Three of them. Massive stone portraits, each maybe a hundred feet tall, staring out over the village with expressions that ranged from stern to benevolent. The Hokages, he realized. The leaders. Their faces immortalized in rock as a reminder of... what? Legacy? Authority? The weight of tradition pressing down on everyone below?

Probably all of the above.

The gate came into view as they approached, a massive wooden structure set into the wall, flanked by guard posts and crowned with the leaf symbol. Shinobi in uniform stood watch, their posture professional but not aggressive. The convoy's escort exchanged hand signals with them as they approached, and the gates swung open without ceremony.

They passed through, and Tatsuya entered the Village Hidden in the Leaves.

His first impression was: organized chaos.

The streets were crowded, civilians and shinobi mingling in a flow that somehow worked despite no obvious traffic rules.

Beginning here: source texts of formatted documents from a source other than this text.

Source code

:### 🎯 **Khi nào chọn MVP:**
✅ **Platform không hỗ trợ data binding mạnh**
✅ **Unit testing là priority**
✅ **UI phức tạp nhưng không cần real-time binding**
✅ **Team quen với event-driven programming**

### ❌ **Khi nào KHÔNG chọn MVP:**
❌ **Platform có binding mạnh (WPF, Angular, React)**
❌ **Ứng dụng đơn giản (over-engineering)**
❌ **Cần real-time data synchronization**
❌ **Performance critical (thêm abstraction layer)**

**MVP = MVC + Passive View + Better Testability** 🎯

Vendors called out from stalls that lined the main thoroughfare. Children ran between adult legs, laughing or arguing or simply existing in that heedless way children had when they felt safe.

The buildings were a mix of styles, traditional wooden structures with tiled roofs, more modern concrete edifices, everything packed together without apparent planning. Power lines (power lines! Electricity existed here!) strung between poles. Signs advertised shops and services in a script he couldn't read, no, wait, he could. The characters made sense when he focused on them, another gift from the body's education.